In addition to the Transformer Book Trio, Asus also introduced the Transformer Book T100 during the Intel Developer Forum conference this week, sporting a similar two-part dockable design that converts the device from a notebook into a tablet. The immediate difference is that there's no evidence of Android anywhere in sight on the T100, nor does it pack its own separate standalone Windows 8.1-based PC in the keyboard dock like the cooler Transformer Book Trio.
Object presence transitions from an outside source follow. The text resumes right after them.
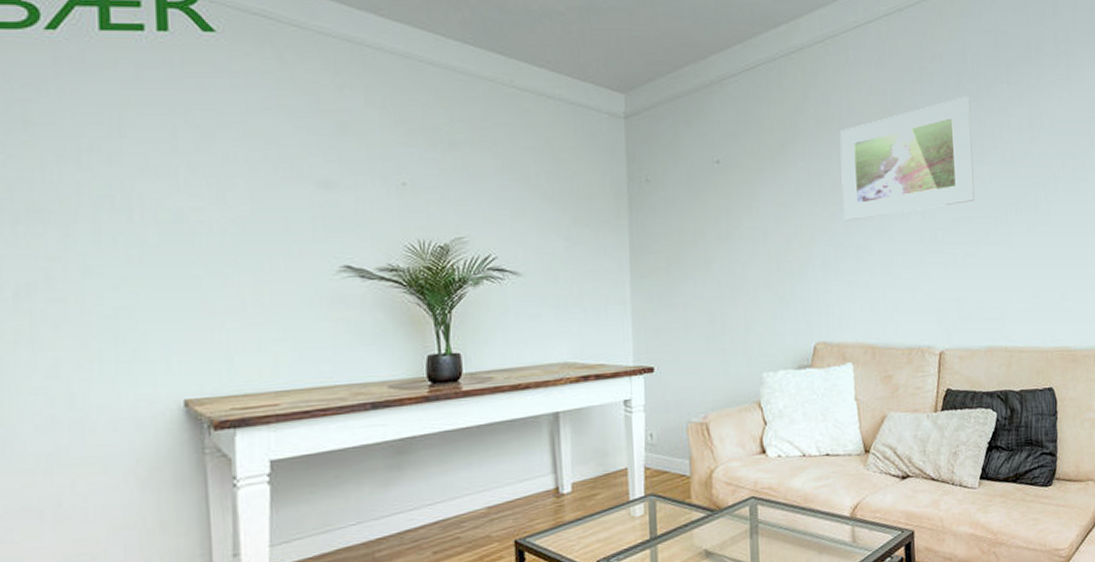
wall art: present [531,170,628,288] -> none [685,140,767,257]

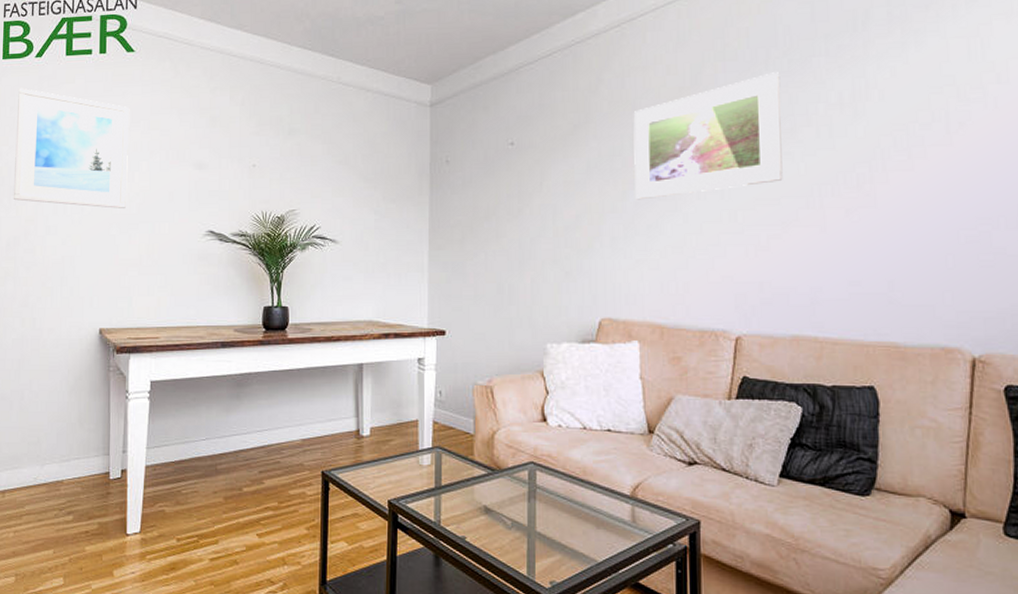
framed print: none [17,71,216,240] -> present [13,87,130,208]

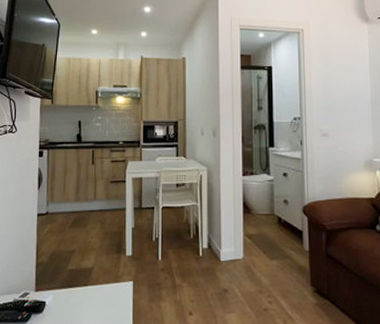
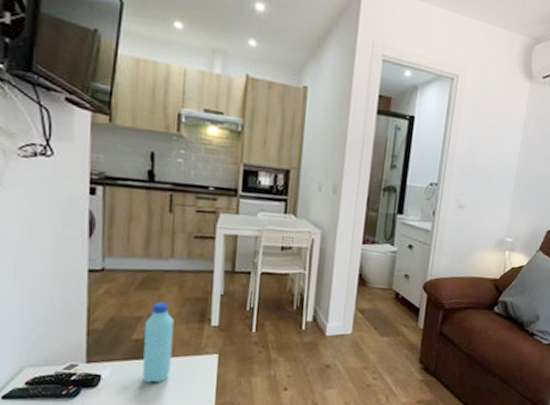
water bottle: none [76,237,98,309] -> present [142,302,174,383]

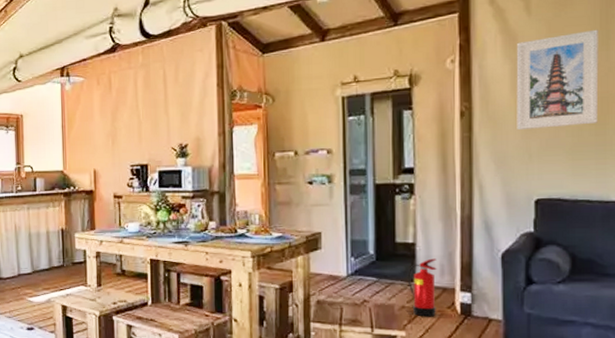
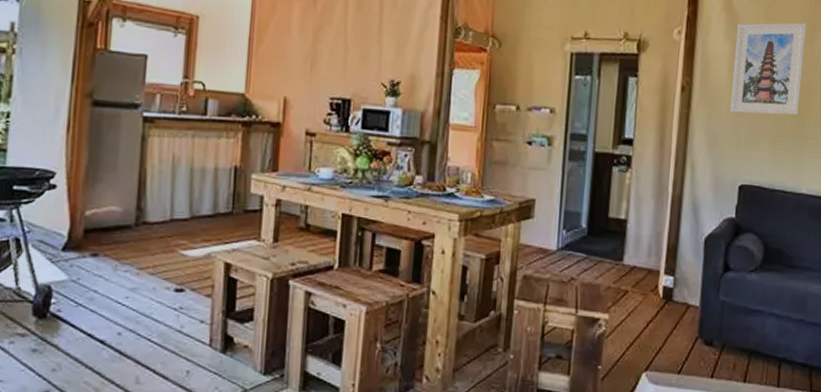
fire extinguisher: present [407,258,437,317] -> none [616,237,646,300]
"The ASUS Transformer Book T100 is the perfect transformation of the Eee PC with full compatibility, detachable touch screen, immersive entertainment and enough battery for all-day computing," said ASUS Chairman Jonney Shih. "It is truly a game-changer for our mobile lifestyle."
The Transformer Book T100 is based on Intel's "Bay Trail-T" platform, sporting a quad-core Atom Z3740 chip powering a 10.1 inch IPS multi-touch HD screen with 178 degree viewing angles and a 1366 x 768 resolution. The device will also feature Windows 8.1 out of the box as well as Microsoft Office Home & Student 2013, packing full versions of Word, Excel, PowerPoint and OneNote.
"The lightweight keyboard dock features precision-engineered keys designed for comfortable extended use, a multi-touch touchpad with full Windows 8.1 gesture support and USB 3.0," the company said. "Featuring a sleek design and durable finish, Transformer Book T100 is not only one of the lightest ultraportables currently available at just 2.4 lbs, but also one of the lightest 10-inch tablets around, at 1.2 lbs."
Additional reports reveal that the hybrid device will also include 2 GB of RAM, a 1.2MP camera on the front (no camera on the back), micro-HDMI output, a microSD card reader, a micro-USB port and a headphone jack.
The Transformer Book T100 will go on sale this October 18, costing $349 for the 32 GB model and $399 for the 64 GB model, which surprisingly throws the keyboard dock into the cost. That's not a bad price at all for a 10.1 inch Windows 8.1 tablet packed with a keyboard, even more so given that Microsoft charges an extra $80 for its own touch cover keyboard.
The T100 might not have the most amazing specs but it would likely be more then good enough for more than half the people I know.
it's better than 720p. I presume you're expecting 1080p. I have only used tablets very briefly, so I'm not well informed on this particular topic: does 1080p make a big difference over 768p on a 10" screen with finger marks on it?
At 7" looking at my N7v1 and N7v2 side by side though, the 50% higher H+V resolution on the v2 does not impress me that much. Sure, small details are slightly sharper but once you zoom in to a comfortable reading size (I use my tablets for reading 90% of the time), the improvement becomes negligible. The only place where the improvement is very noticeable is 3D games where the smaller pixels make aliasing much less distracting.
And TBH, I'm perfectly satisfied with the spec'd resolution. I'd rather my processing power and battery life go elsewhere, than driving an unnecessarily high PPI that I personally couldn't care less about.
"Not everyone needs ultra-HD and an i7-4960X."
Sure, until a company like Apple decides to dictate that high resolution is a must-have (like its current iPad with 2048 x 1536 resolution) for even the most mundane of tasks.